Driffield News

Prizes for Driffield and Bridlington winners of recycled fashion competition

Winners of a fashion competition who created new outfits using recycled materials have been presented with their prizes.

Budding fashion designers from Driffield School and East Riding College in Bridlington were among students taking part in this year’s Let’s Waste Less Textiles competition organised by waste and recycling officers at East Riding of Yorkshire Council.

This year students were challenged to create new outfits, cushions and cuddly toys that would breathe new life into old clothing, bedding and other fabrics.

The overall winner was Driffield School student Mollie Smith who created a stunning dress from a number of different recycled fabrics.

Fellow Driffield School students Holly Oliver-Newman and Alice Wakeley won the Year 10 and 11 and Year 8 and 9 categories, with runners up Ella Myers and Erin Thompson.

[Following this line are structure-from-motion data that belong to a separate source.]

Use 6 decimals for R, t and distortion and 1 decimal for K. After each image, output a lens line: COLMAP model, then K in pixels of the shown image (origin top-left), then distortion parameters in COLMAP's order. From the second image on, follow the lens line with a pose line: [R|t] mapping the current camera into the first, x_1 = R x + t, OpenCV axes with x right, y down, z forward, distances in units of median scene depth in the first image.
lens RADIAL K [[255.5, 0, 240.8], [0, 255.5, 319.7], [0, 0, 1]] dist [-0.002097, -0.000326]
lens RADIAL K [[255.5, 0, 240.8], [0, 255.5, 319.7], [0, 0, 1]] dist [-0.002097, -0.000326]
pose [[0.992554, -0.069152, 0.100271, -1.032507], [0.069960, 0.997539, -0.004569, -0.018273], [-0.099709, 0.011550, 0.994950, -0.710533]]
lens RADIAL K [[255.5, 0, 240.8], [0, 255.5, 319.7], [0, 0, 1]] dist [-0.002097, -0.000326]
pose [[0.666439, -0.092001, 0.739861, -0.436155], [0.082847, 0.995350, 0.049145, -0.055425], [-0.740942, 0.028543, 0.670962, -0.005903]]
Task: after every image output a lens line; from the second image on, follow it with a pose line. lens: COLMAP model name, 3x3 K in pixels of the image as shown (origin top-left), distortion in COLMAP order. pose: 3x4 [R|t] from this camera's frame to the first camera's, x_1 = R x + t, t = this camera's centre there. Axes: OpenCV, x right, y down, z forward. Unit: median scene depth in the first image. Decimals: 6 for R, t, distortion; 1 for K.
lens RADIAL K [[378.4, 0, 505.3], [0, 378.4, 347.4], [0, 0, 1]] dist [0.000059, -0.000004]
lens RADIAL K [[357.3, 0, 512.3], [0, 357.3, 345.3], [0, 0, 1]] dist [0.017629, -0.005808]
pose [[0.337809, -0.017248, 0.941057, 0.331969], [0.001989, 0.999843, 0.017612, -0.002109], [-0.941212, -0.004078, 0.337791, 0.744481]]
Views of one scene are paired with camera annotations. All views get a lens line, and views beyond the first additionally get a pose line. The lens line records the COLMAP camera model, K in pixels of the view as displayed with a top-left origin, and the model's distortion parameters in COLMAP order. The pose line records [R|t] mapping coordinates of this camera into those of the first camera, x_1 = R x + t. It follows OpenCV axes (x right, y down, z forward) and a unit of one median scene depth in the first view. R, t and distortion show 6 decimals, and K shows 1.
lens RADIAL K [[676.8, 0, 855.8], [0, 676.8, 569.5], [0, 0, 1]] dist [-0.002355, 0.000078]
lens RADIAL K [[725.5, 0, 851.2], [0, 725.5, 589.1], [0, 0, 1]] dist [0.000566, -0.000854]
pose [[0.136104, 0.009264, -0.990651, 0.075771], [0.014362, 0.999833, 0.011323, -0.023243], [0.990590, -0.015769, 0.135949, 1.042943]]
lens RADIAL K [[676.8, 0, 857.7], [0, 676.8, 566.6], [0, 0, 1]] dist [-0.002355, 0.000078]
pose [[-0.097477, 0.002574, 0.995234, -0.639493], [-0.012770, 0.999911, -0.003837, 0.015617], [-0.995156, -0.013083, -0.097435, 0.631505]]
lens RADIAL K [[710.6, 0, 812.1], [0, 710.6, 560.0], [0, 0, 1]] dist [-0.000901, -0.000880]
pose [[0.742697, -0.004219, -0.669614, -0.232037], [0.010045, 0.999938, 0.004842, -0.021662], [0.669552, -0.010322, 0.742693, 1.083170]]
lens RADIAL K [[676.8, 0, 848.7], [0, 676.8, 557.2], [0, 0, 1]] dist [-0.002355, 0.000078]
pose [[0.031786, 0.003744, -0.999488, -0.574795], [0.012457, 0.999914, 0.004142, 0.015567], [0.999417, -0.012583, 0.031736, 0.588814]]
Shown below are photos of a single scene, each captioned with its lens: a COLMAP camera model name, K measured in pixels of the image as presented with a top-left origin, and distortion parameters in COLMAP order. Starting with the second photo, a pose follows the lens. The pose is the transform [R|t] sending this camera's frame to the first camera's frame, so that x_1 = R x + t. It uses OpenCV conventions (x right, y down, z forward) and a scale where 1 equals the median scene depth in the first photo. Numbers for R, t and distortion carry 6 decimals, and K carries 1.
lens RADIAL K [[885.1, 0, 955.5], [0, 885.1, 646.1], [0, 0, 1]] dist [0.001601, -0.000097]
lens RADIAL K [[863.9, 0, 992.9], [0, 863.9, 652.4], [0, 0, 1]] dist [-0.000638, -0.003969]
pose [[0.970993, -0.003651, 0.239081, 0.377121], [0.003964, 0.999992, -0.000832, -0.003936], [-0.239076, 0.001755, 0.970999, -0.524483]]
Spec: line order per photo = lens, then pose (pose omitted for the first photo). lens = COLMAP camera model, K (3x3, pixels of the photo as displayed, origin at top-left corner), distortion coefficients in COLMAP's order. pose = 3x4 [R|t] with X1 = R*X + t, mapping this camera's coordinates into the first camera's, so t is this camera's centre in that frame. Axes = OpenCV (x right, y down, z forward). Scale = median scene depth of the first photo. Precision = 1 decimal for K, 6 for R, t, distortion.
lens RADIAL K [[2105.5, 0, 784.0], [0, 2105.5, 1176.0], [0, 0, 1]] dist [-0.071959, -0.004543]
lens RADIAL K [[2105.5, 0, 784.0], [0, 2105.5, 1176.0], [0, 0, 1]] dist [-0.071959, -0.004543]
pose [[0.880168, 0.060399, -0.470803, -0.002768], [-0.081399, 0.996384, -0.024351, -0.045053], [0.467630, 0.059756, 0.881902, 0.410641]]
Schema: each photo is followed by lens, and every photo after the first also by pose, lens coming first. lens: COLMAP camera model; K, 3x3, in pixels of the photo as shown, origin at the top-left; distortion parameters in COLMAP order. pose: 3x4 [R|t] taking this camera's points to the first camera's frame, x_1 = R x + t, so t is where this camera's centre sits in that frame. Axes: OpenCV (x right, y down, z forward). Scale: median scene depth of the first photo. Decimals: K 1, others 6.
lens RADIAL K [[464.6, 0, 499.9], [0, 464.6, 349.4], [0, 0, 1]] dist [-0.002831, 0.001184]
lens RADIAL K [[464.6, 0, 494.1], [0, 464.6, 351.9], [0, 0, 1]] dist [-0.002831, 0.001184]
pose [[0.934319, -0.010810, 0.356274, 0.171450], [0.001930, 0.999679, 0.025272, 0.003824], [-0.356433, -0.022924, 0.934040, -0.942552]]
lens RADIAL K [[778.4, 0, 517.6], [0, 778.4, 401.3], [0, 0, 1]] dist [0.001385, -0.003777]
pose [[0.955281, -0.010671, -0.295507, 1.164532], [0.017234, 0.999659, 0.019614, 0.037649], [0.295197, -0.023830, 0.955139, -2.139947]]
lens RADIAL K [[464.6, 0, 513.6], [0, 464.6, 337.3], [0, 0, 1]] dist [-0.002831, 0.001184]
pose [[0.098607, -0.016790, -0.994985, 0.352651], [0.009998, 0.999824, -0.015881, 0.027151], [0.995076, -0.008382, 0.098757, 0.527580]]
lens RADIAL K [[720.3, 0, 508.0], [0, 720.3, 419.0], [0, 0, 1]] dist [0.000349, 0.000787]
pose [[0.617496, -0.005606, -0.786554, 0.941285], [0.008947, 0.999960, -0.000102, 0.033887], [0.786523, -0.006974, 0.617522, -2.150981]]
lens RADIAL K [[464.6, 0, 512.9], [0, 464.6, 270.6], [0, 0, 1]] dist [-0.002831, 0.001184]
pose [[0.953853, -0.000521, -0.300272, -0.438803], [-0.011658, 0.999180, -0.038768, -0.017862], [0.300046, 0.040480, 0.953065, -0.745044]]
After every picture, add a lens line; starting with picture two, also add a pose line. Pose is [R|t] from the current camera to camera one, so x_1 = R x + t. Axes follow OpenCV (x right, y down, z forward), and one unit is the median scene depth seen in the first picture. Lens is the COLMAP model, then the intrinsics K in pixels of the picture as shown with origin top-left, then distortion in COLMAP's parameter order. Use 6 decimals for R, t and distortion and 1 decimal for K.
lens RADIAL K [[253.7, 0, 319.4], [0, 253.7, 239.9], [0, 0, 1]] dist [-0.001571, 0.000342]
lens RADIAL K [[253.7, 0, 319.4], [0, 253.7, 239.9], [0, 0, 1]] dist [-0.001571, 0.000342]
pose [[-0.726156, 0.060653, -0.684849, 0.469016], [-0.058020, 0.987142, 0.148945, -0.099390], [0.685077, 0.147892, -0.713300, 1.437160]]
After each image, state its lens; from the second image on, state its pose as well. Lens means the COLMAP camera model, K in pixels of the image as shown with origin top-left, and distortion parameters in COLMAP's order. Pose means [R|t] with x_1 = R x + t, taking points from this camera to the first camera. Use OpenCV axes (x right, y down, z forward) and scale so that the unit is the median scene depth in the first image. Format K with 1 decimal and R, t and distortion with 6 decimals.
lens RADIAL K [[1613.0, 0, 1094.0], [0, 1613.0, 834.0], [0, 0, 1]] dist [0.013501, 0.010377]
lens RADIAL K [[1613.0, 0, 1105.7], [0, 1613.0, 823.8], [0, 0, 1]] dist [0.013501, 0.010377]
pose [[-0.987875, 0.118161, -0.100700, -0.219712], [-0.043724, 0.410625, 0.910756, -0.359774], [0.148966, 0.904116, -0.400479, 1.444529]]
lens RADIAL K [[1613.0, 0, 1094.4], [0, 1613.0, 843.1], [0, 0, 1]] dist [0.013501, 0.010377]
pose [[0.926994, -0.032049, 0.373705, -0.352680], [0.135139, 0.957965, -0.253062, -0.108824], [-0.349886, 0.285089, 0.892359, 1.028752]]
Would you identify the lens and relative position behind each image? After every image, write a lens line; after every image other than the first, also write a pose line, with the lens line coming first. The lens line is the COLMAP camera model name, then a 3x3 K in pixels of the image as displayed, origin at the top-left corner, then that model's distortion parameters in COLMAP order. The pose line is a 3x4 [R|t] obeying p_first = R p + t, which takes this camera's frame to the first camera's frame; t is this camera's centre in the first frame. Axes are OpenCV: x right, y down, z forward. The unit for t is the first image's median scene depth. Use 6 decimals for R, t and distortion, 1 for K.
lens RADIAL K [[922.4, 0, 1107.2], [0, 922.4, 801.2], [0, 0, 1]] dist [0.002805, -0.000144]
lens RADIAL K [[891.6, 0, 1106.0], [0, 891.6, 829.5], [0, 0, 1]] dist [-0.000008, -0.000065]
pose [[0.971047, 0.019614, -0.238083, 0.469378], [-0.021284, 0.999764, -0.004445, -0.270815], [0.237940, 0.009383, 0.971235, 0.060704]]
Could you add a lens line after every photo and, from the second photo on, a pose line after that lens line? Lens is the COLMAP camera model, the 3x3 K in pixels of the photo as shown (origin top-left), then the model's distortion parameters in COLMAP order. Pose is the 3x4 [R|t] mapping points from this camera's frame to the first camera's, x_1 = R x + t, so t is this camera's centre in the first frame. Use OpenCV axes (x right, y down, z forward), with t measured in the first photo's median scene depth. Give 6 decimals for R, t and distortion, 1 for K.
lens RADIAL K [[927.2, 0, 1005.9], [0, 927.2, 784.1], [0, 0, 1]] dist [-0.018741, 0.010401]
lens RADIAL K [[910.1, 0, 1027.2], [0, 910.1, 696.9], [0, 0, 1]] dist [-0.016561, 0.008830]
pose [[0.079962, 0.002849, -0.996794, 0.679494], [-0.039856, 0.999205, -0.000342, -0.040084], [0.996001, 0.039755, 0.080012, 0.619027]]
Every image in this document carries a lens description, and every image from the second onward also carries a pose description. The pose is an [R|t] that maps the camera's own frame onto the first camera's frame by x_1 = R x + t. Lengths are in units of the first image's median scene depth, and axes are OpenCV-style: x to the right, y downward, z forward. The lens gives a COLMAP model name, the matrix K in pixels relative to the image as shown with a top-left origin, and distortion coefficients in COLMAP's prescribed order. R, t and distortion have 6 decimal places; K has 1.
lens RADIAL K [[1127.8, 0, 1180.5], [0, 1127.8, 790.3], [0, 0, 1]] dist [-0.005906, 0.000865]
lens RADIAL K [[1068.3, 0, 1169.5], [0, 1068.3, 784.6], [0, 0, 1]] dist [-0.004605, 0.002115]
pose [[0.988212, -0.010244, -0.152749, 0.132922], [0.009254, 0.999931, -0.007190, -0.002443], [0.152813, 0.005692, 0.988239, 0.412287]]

Hayley Campbell from East Riding College in Bridlington was named winner of the Year 12 and 13 category, with fellow student Elland Hill as runner up.

All winners and runners up were presented with high street shopping vouchers and certificates by waste and recycling officer Karen Wagg.

The Let’s Waste Less Textiles competition is held by the council to encourage young people, and all residents, to reuse and recycle clothing and textiles instead of throwing them in their bins.

Councillor Symon Fraser, portfolio holder for strategic asset management, housing and environment at East Riding of Yorkshire Council, said: “It never ceases to amaze me what creations the students come up with year on year and the quality of entries just gets better.

“We are finding a lot of textiles end up in household bins and we are trying to encourage residents to recycle their old textiles and clothing by making new use of them, or by taking them to any of the clothing banks that are located across the East Riding.”

Each year in the East Riding around 8% of all rubbish put in blue bins is textiles, which cannot be recycled and just goes to waste. That is 2,820 tonnes of fabrics from an overall total of 35,245 tonnes of waste collected for recycling.